However, since Israel declared a full siege on the Gaza Strip on October 9, 2023, the amount of aid entering the enclave has never been sufficient to meet the needs on the ground. For more than a year, Israel has failed to provide or even facilitate the delivery of essential supplies for the survival of some 2.1 million people still living in Gaza.
Despite the scale of the crisis, Israeli policies have resulted in deplorable levels of aid reaching those in need. 91 percent of Gaza's population faces acute food insecurity, with 16 percent at catastrophic levels and likely to starve.
Some 1.9 million people - 90 percent of Gaza's total population - have been displaced by Israeli military attacks or Israeli evacuation orders, including people who have been forced to flee more than a dozen times. At least 1 million children are among those uprooted by the war.
Civilians in Gaza have nowhere safe to go. Palestinian families are still forced to move from one unsafe area to another. The 62 active Israeli relocation orders aim to confine Palestinians to just 20 percent of the Gaza Strip, with no guarantee of security or return.
NRC said this constitutes forcible transfer - a serious violation of international law.
“The situation in Gaza today is deadly for all Palestinians.
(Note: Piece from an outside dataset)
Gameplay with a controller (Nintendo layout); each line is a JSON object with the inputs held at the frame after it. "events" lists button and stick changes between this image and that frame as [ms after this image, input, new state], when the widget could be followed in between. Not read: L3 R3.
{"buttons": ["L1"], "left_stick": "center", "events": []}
It is deadly for those who are aid workers assisting people in need, and for those working as journalists trying to document the horrors on the ground,” Egeland said.
“Israel has repeatedly struck UN premises and imposed barrier after barrier – both physical and bureaucratic – to aid work. This week I have witnessed the catastrophic impact of strangled aid flows. There has not been a single week since the start of this war when sufficient aid was delivered in Gaza,” he said.
Since the country launched its war against Gaza in October 2023 and expanded its war against Lebanon in September 2024, Israel has become a pariah state in the world, with only a few influential countries continuing to provide political and military support to its government.
The war in Gaza has already claimed more than 43,000 lives and is characterized by grave war crimes and other serious violations of international humanitarian law committed by Israeli forces. These include collective punishment of civilians, use of starvation as a method of warfare, denial of humanitarian aid, targeting of civilians, indiscriminate killing of civilians, disproportionate attacks, forcible displacement, torture, enforced disappearances and other atrocity crimes.
The Israeli government has generally failed to comply with international law, including international humanitarian law, UN Security Council resolutions, and International Court of Justice (ICJ) orders and rulings.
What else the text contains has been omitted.